Commits and pull requests are automatically tested for code quality using GitHub Actions.
Auto-format cola/i18n/*.po
files before committing when updating translations:
$ make po
When submitting patches, consult the contributing guidelines.
Packaging Notes
Git Cola installs its modules into the default Python site-packages directory
(eg. lib/python3.7/site-packages
) using setuptools.
While end-users can use pip install git-cola
to install Git Cola, distribution
packagers should use the make prefix=/usr
install process. Git Cola's Makefile
wraps
pip install --prefix=<prefix>
to provide a packaging-friendly make install
target.
Windows (Continued)
Microsoft Visual C++ 2015 Redistributable
Earlier versions of Git Cola may have shipped without vcruntime140.dll
and may
not run on machines that are missing this DLL.
To fix this, download the Microsoft Visual C++ 2015 Redistributable and install it
Git Cola v4.0.0 and newer include this DLL and do not require this to be installed separately.
Development
In order to develop Git Cola on Windows you will need to install
Python3 and pip. Install PyQt5 using pip install PyQt5
to make the PyQt5 bindings available to Python.

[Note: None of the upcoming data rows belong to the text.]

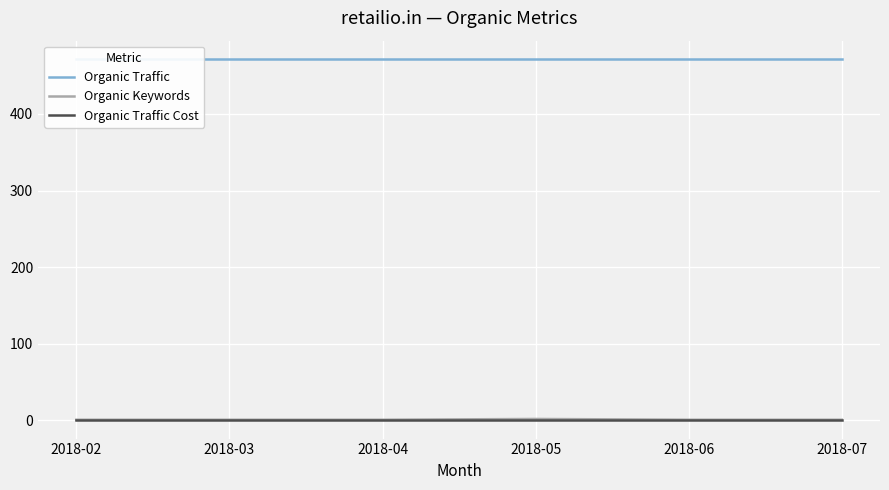

Where is the first local maximum for Organic Keywords?

2018-05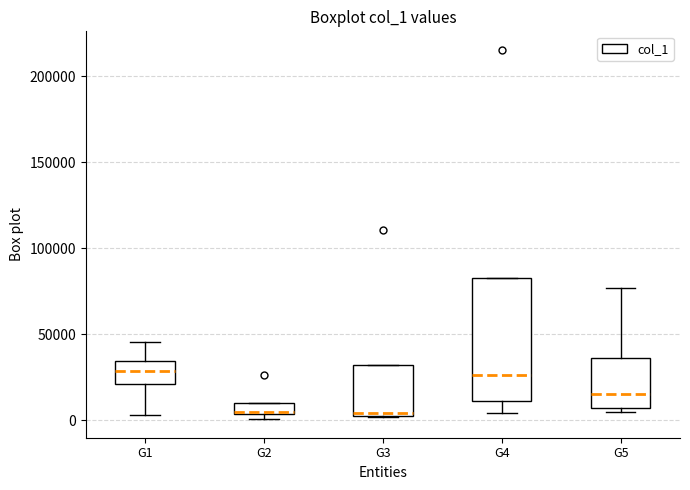

Where is the lower edge of the box for G2 on the y-axis? The values are not printed on the chart, so give them approximately, as read against the axis.

5000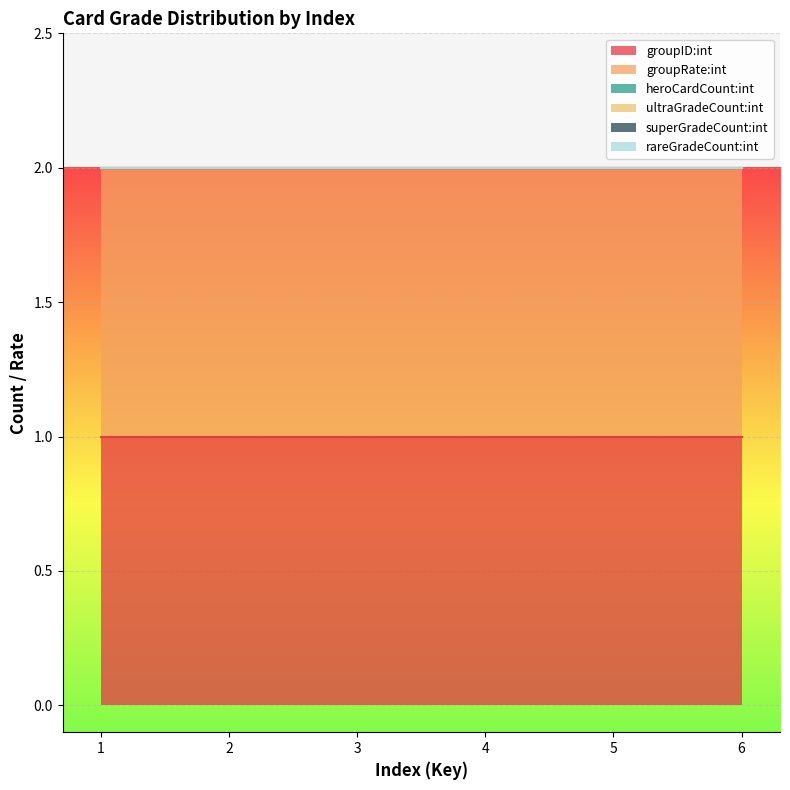

What is the value of the groupID:int point at the 6th from the left?

1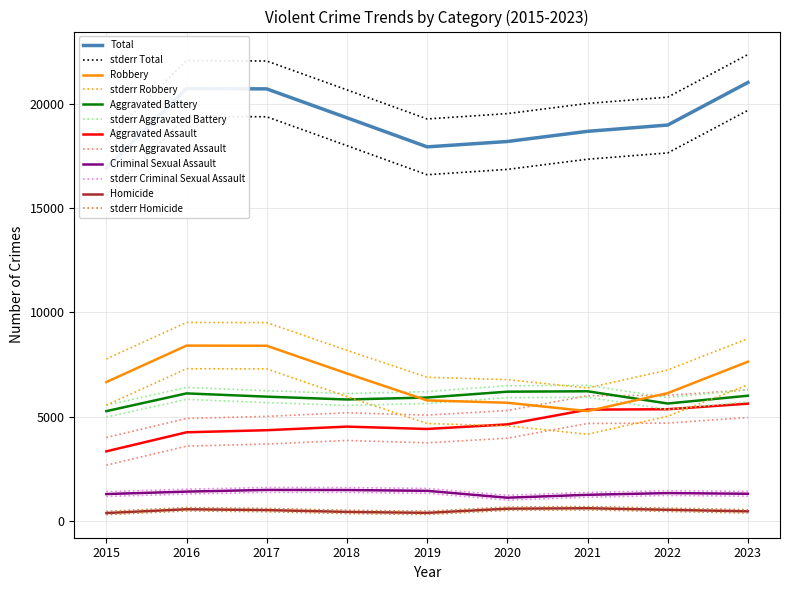

Count the number of data series in this chart.

6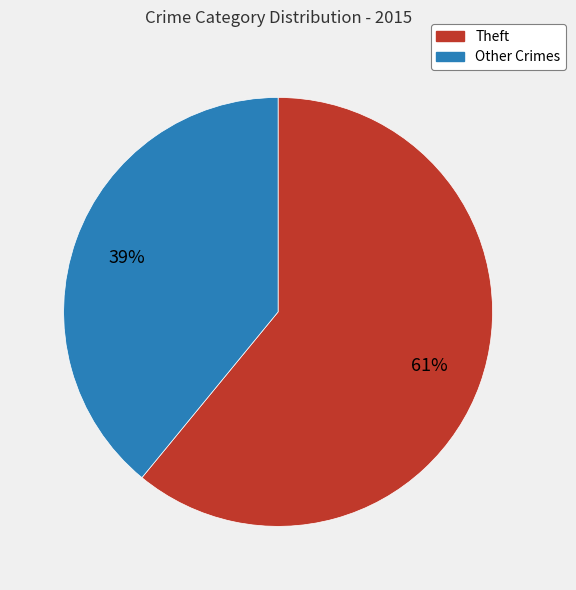

To the nearest percent, what is the difference between the largest and smallest slice percentages?

22%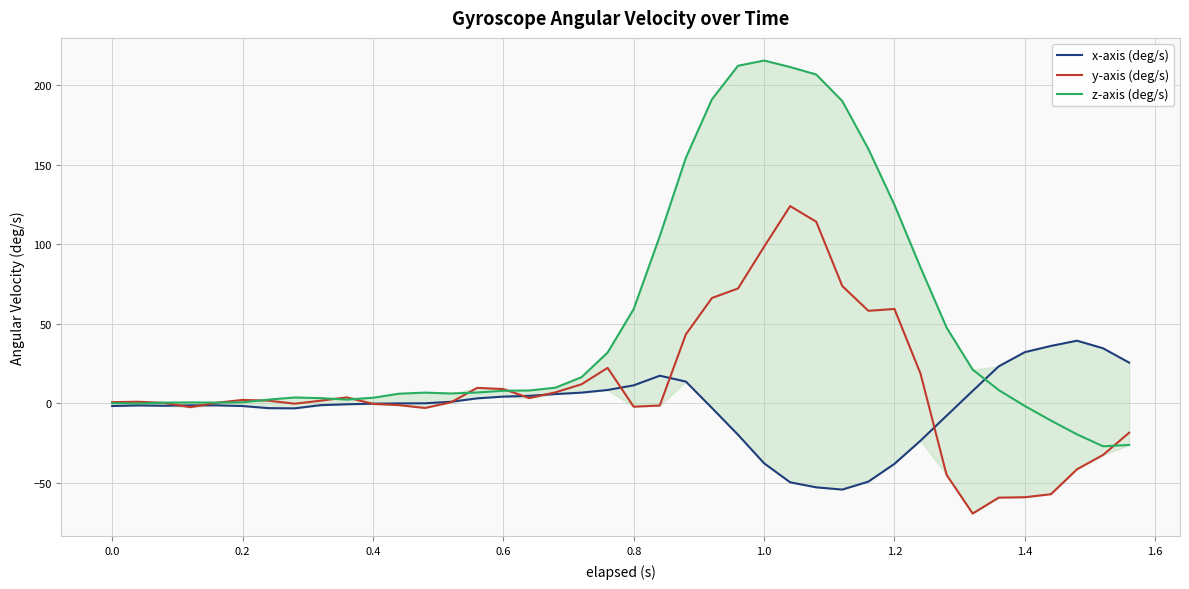

What is the difference between the second highest and minimum values in the z-axis (deg/s) series?

239.1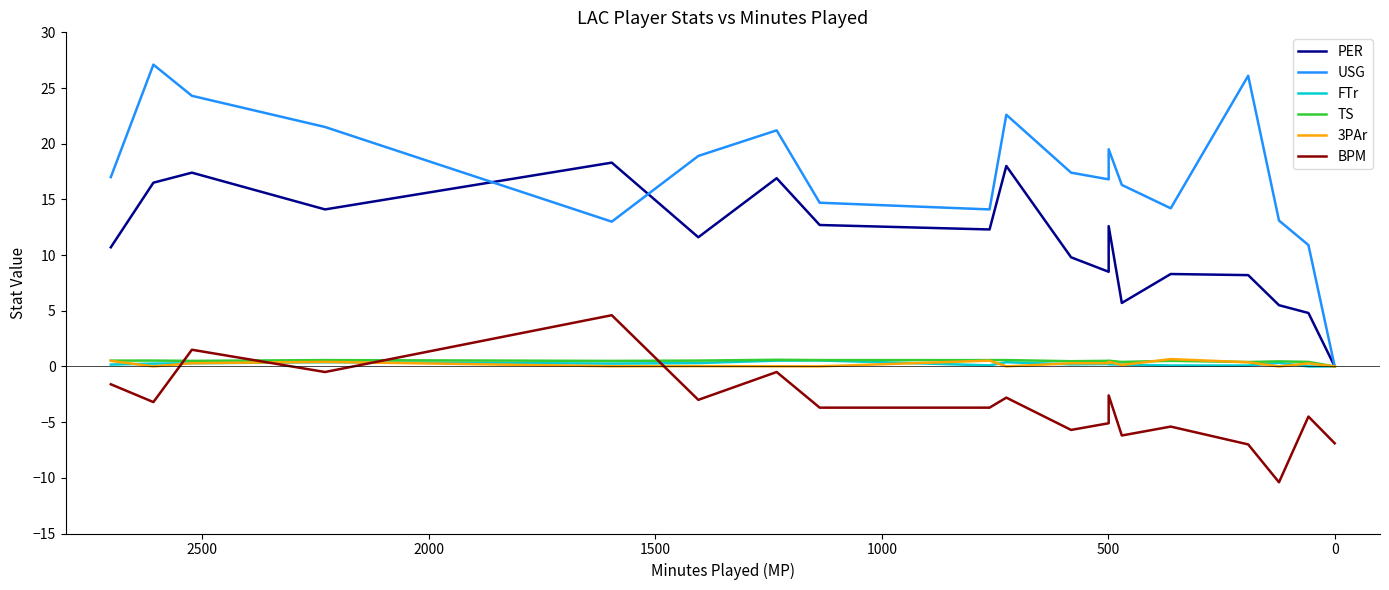

How many data points in USG are above 17?

9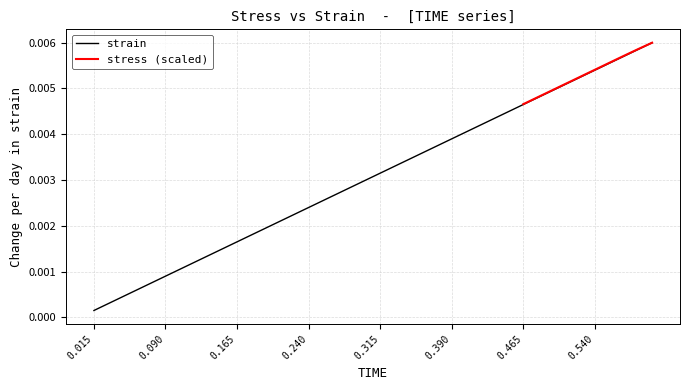

Is it true that the value at 31 is 0.0?

False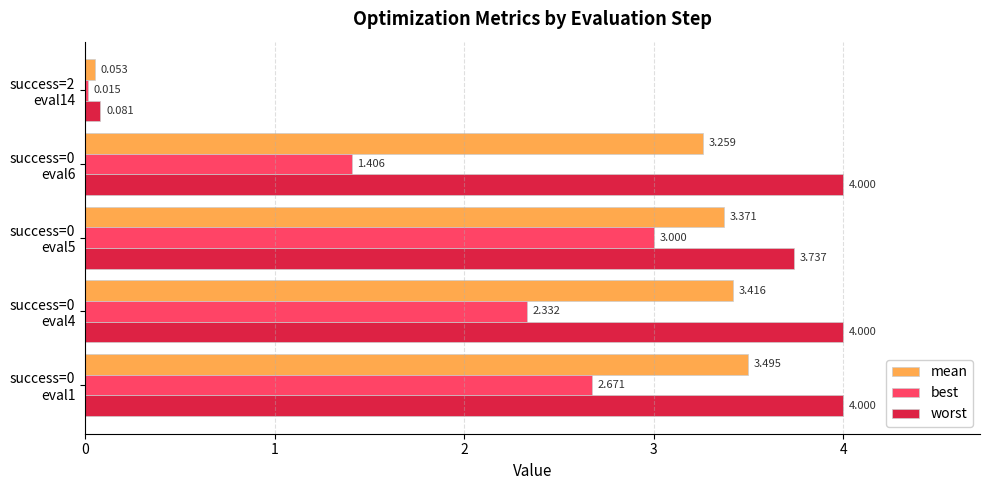

Which series has the largest range (max minus min)?

worst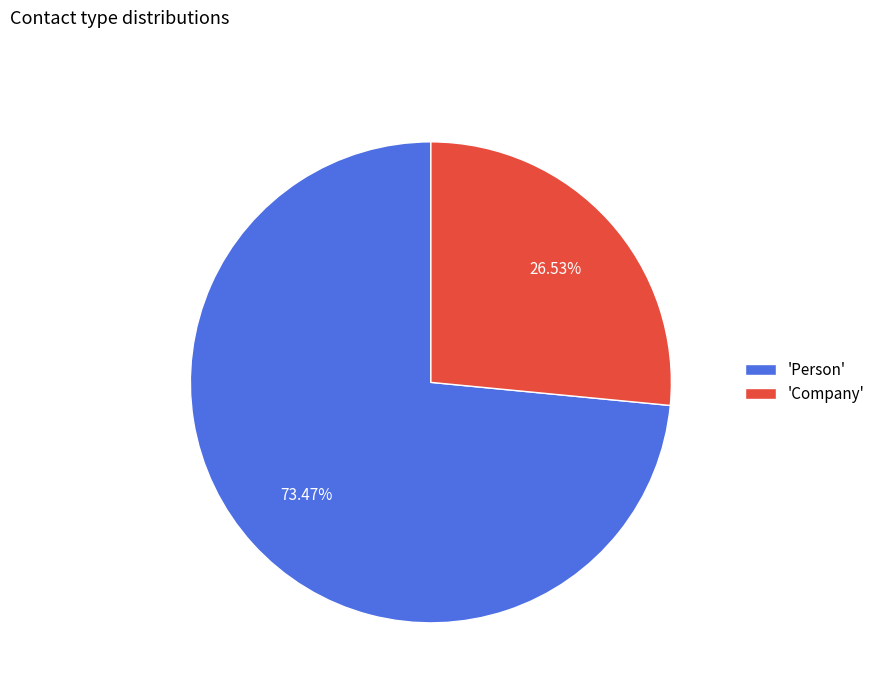

Do 'Person' and 'Company' together represent more than half of the pie?

Yes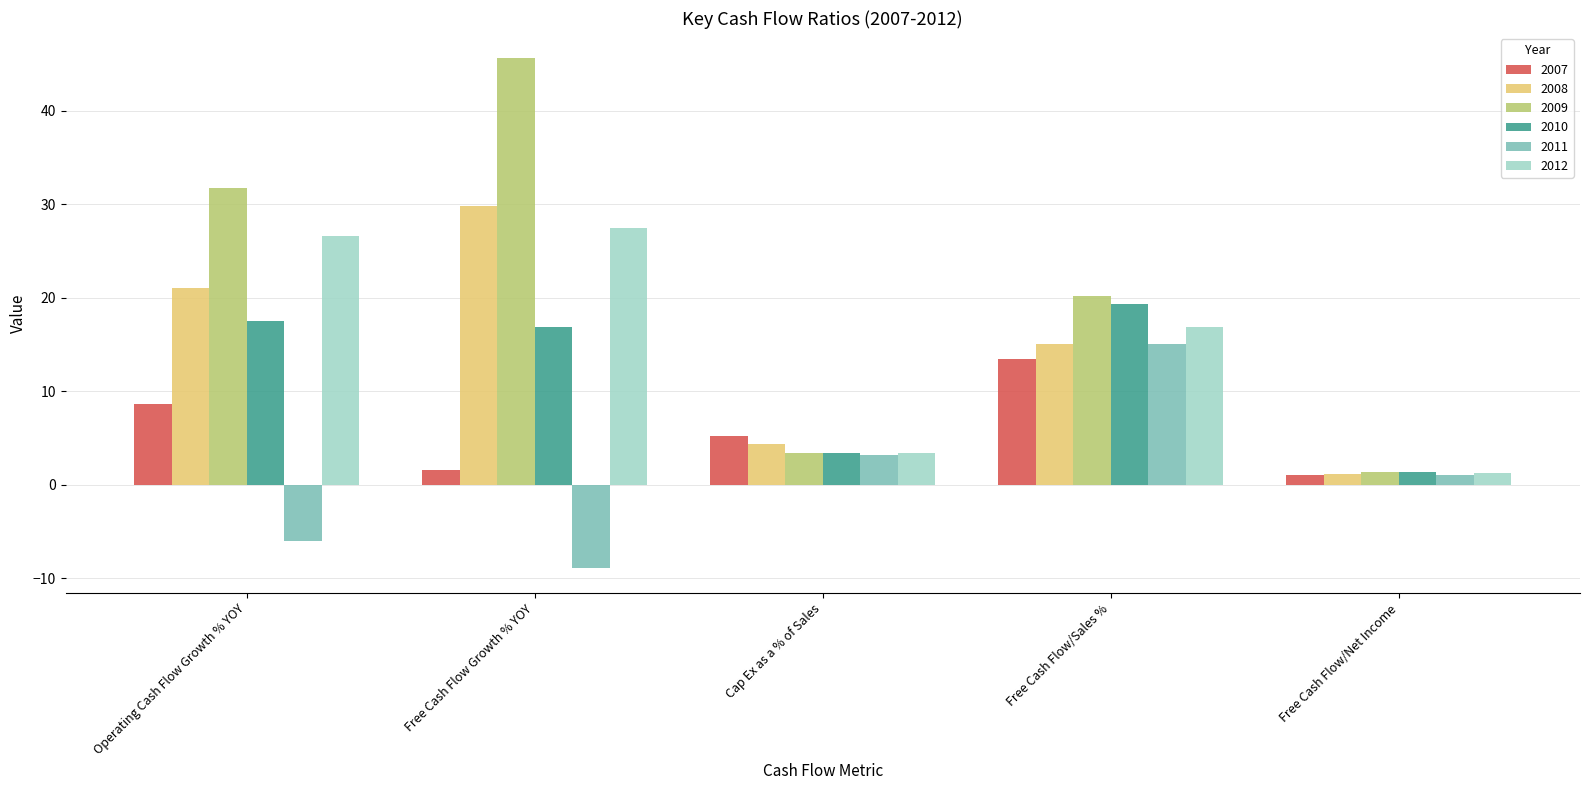

Rank the series at Free Cash Flow Growth % YOY from lowest to highest value.

2011, 2007, 2010, 2012, 2008, 2009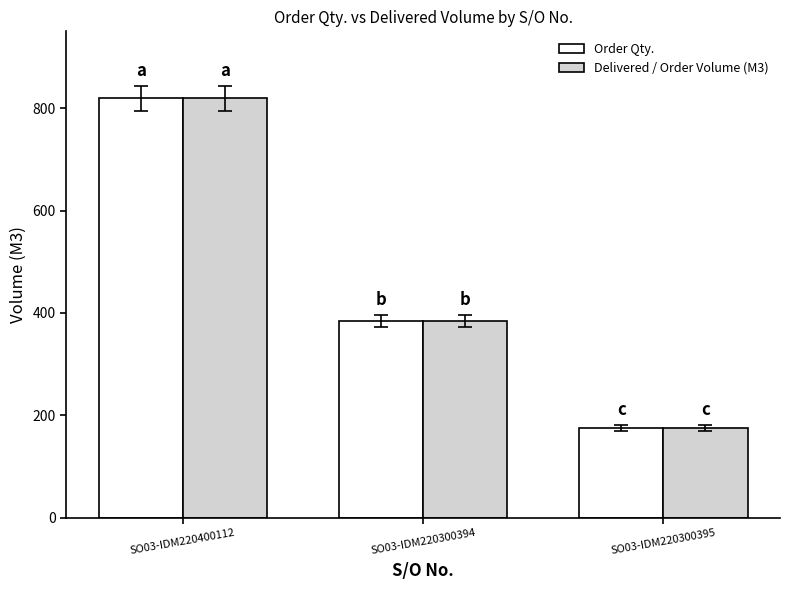

Count the Order Qty. values in the range 175 to 819.

3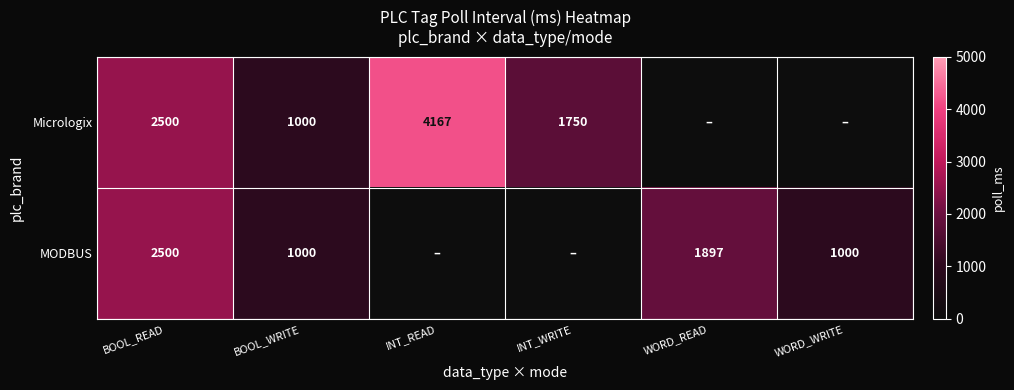

Which category has the highest value in the Micrologix series?

INT_READ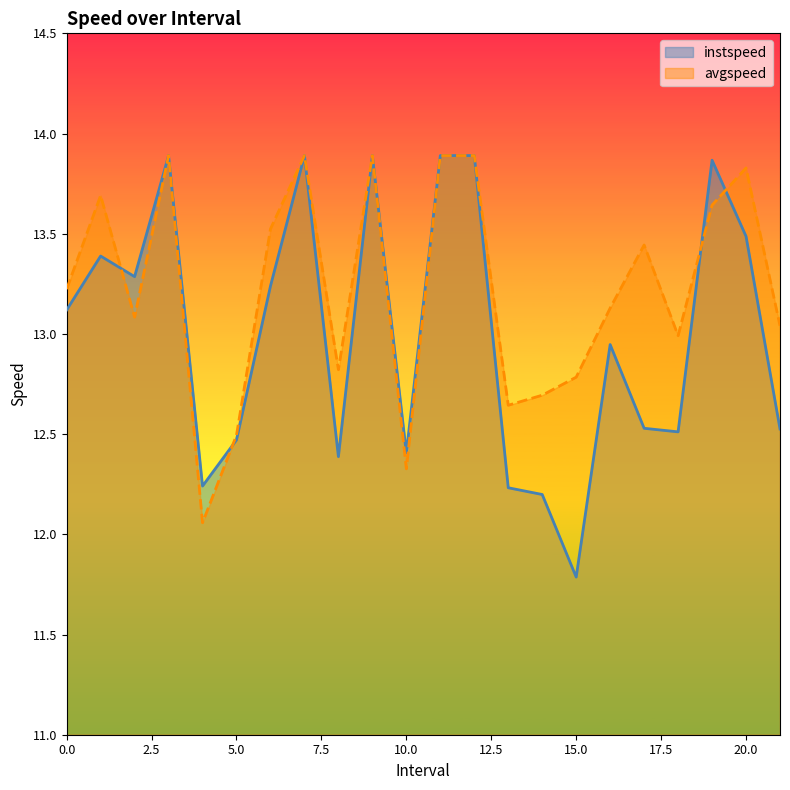

List the series in order of their peak value, lowest first.

instspeed, avgspeed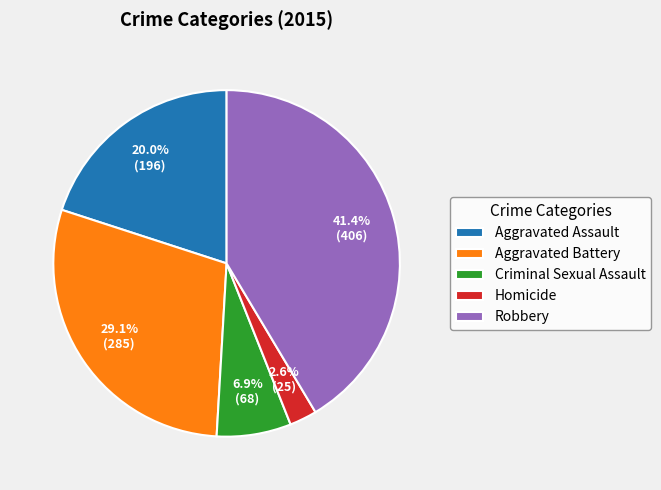

To the nearest percent, what percentage of the pie is Homicide?

3%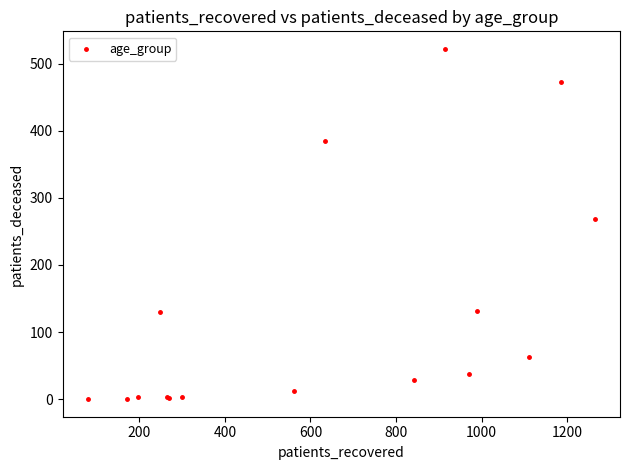

What Y value in the scatter plot is closest to 261?

268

Once these are installed you can use python.exe
to run
directly from the source tree. For example, from a Git Bash terminal:
/c/Python36/python.exe ./bin/git-cola
Multiple Python versions
If you have multiple versions of Python installed, the contrib/win32/cola
launcher script might choose the newer version instead of the python
that has PyQt installed. In order to resolve this, you can set the
cola.pythonlocation
git configuration variable to tell cola where to
find python. For example:
git config --global cola.pythonlocation /c/Python39
Building Windows Installers
Windows installers are built using
To build the installer using Pynsist run:
./contrib/win32/run-pynsist.sh
This will generate an installer in build/nsis/
.
Windows "History Browser" Configuration Upgrade
You may need to configure your history browser if you are upgrading from an older version of Git Cola on Windows.
gitk
was originally the default history browser, but gitk
cannot be
launched as-is on Windows because gitk
is a shell script.
If you are configured to use gitk
, then change your configuration to
go through Git's sh.exe
on Windows. Similarly, we must go through
python.exe
if we want to use git-dag
.
If you want to use gitk as your history browser open the Preferences screen and change the history browser command to:
"C:/Program Files/Git/bin/sh.exe" --login -i C:/Git/bin/gitk
git-dag
became the default history browser on Windows in v2.3
, so new
users do not need to configure anything.